Drones that save lives: Uganda breaks down geographical barriers thanks to new technology

Uganda breaks down geographical barriers thanks to new technology (PHOTO /Courtesy)

Uganda breaks down geographic barriers with technology: on the Ssese Islands on Lake Victoria, HIV drugs arrive thanks to drones and the experiment is about to be exported to other continents

From 29 July to 2 August, the 24th International AIDS Conference was held in Montreal.

For the first time, two teams of scientists presented important research on the impact of drone technology on the distribution of HIV drugs in hard-to-reach areas.

The idea – funded by Johnson & Johnson – was tested in the Kalangala district of Uganda

It involved the Bufumira Health Centre, the Ministry of Health in Kampala, the Academy for Health Innovation and a research institute affiliated with Makerere University, the Infectious Diseases Institute.

The eradication of HIV is an almost unattainable goal for Uganda without the intelligent use of technology, because the areas most affected are geographically and logistically isolated.

If the prevalence rate of the disease in the country is in fact 5.6%, in the Kalangala district it is around 18%, with peaks – in the most remote areas – of 40.

The worst situation concerns the inhabitants of the Ssese islands, an archipelago of 84 atolls in Lake Victoria, the large freshwater basin stretching between Uganda, Tanzania and Kenya.
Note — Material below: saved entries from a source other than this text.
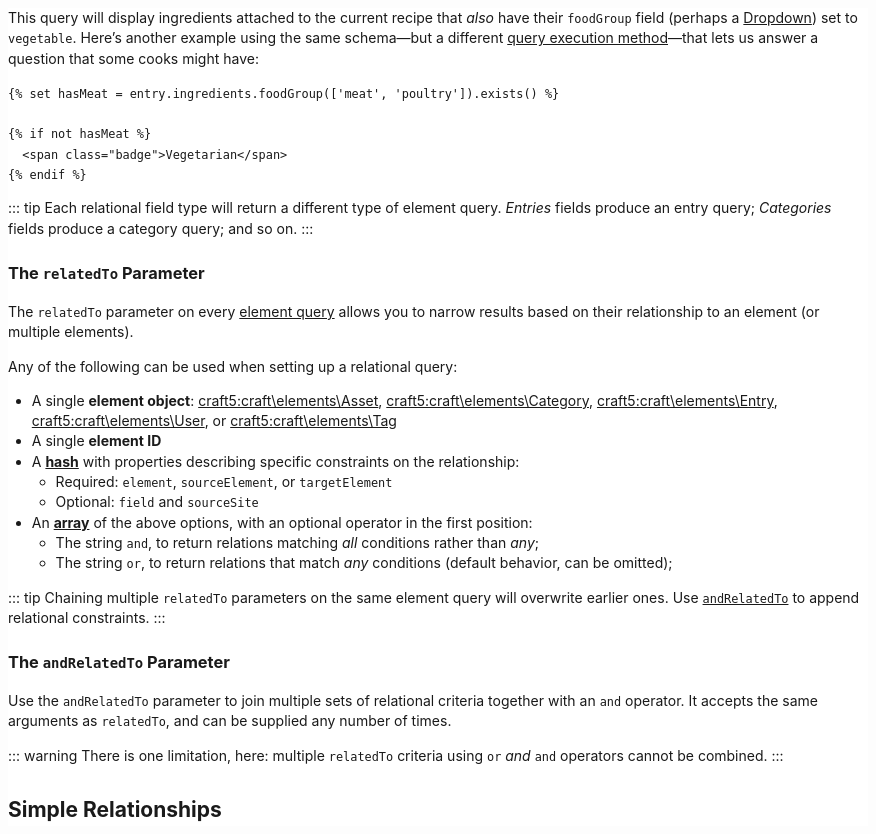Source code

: This query will display ingredients attached to the current recipe that _also_ have their `foodGroup` field (perhaps a [Dropdown](./dropdown-fields.md)) set to `vegetable`. Here’s another example using the same schema—but a different [query execution method](./element-queries.md#executing-element-queries)—that lets us answer a question that some cooks might have:

```twig
{% set hasMeat = entry.ingredients.foodGroup(['meat', 'poultry']).exists() %}

{% if not hasMeat %}
  <span class="badge">Vegetarian</span>
{% endif %}
```

::: tip
Each relational field type will return a different type of element query. _Entries_ fields produce an entry query; _Categories_ fields produce a category query; and so on.
:::

### The `relatedTo` Parameter

The `relatedTo` parameter on every [element query](./element-queries.md) allows you to narrow results based on their relationship to an element (or multiple elements).

Any of the following can be used when setting up a relational query:

- A single **element object**: <craft5:craft\elements\Asset>, <craft5:craft\elements\Category>, <craft5:craft\elements\Entry>, <craft5:craft\elements\User>, or <craft5:craft\elements\Tag>
- A single **element ID**
- A [**hash**](../development/twig.md#hashes) with properties describing specific constraints on the relationship:
  - Required: `element`, `sourceElement`, or `targetElement`
  - Optional: `field` and `sourceSite`
- An [**array**](../development/twig.md#arrays) of the above options, with an optional operator in the first position:
  - The string `and`, to return relations matching _all_ conditions rather than _any_;
  - The string `or`, to return relations that match _any_ conditions (default behavior, can be omitted);

::: tip
Chaining multiple `relatedTo` parameters on the same element query will overwrite earlier ones. Use [`andRelatedTo`](#the-andrelatedto-parameter) to append relational constraints.
:::

### The `andRelatedTo` Parameter

Use the `andRelatedTo` parameter to join multiple sets of relational criteria together with an `and` operator. It accepts the same arguments as `relatedTo`, and can be supplied any number of times.

::: warning
There is one limitation, here: multiple `relatedTo` criteria using `or` *and* `and` operators cannot be combined.
:::

## Simple Relationships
The islands, inhabited by almost 70,000 people and located just under 100 kilometres from the capital Kampala, can still only be reached by boat, with the risk that the weather conditions will seriously hamper the delivery of medicines.

Uganda, life-saving medicines arrive by flying

The use of drones, already pioneered in Ghana and Rwanda to deliver blood and medicines to more than 22 million people, is intended to provide a solution to the difficulty of supplying Uganda’s health system on the islands, which, added to the nomadic lifestyle of fishermen, is one of the main reasons limiting access to adequate treatment for half of the sick residents.

Twenty flights are scheduled each month to ensure vital health needs are met for over a thousand people living with HIV in the 78 community groups living in the archipelago.

Local experts supervise the take-off and landing of each aircraft, which, at the end of a journey of some ten kilometres over the world’s largest tropical lake, ensures a three-month distribution of anti-retroviral drugs to around 15 people.

The nerve centre of the project is the island of Bufumira, where the drugs arrive by sea before being loaded onto airborne devices designed to hold up to one kilogramme in weight and travel up to 150 km.

The initiative is not without its critics, because it does not make a dent in the structural budget problem of the Ugandan health system, which is often condemned by the public because of the poor availability of medicines even in public health facilities that are easily accessible by road.

There is no doubt, however, about the considerable advantages of distributing medicines via drones compared to distribution by boat.

Firstly, delivery times have been reduced from 35 to 9 minutes and the inconveniences concerning the risk of rain have been completely eliminated.

In addition to the adherence to the timetable and greater adherence to treatment by patients who can take their medication at the appropriate time thanks to their availability, time and money savings were also emphasised among the results regarding the success of the trial.

In the past, in fact, health workers visiting the islands spent more than half of their time requesting new supplies of drugs, while now part of the project involves specific training for doctors in local facilities to distribute the drugs transported by drones to the population.

Not only Uganda: the ‘African method’ against HIV

The Academy for Health Innovation has assured that the project will soon be extended to West Nile, a northern Ugandan region, and Andrew Kambugu, executive director of the Infectious Disease Institute in Kampala, said that ensuring that all people have equitable access to modern HIV treatments is ‘one of the most significant challenges for Ugandan and global health’.

It seems, in fact, that Africa is finally using modern technology to overcome geographical and logistical difficulties and tackle this scourge that has plagued the continent for more than half a century.

Another example is in Conakry, where drones are being used in place of motorbikes to bypass the traffic in the metropolis and quickly deliver blood samples for the newborn HIV diagnostic test.

Although the low percentage of Guinean GDP allocated to medical care discourages widespread implementation of the initiative, according to Maxime Inghels, a researcher at the Lincoln International Institute for Rural Health, the use of drones is set to completely change the AIDS scenario in Guinea Conakry: overcoming delivery delays due to congested roads will enable early diagnosis of the disease, infant mortality will be significantly reduced, and up to 24 years will be added to the average life expectancy.

The use of drones for medical supplies could be one of the solutions to the delivery difficulties of African public health systems, but also ‘an African method’ taken up on other continents to implement a differentiated approach to service delivery.

The United States, for example, could draw inspiration from Africa to bridge medical delivery gaps in indigenous Native American communities or Alaska, where according to the Centers for Disease Control and Prevention, HIV diagnoses are on the rise.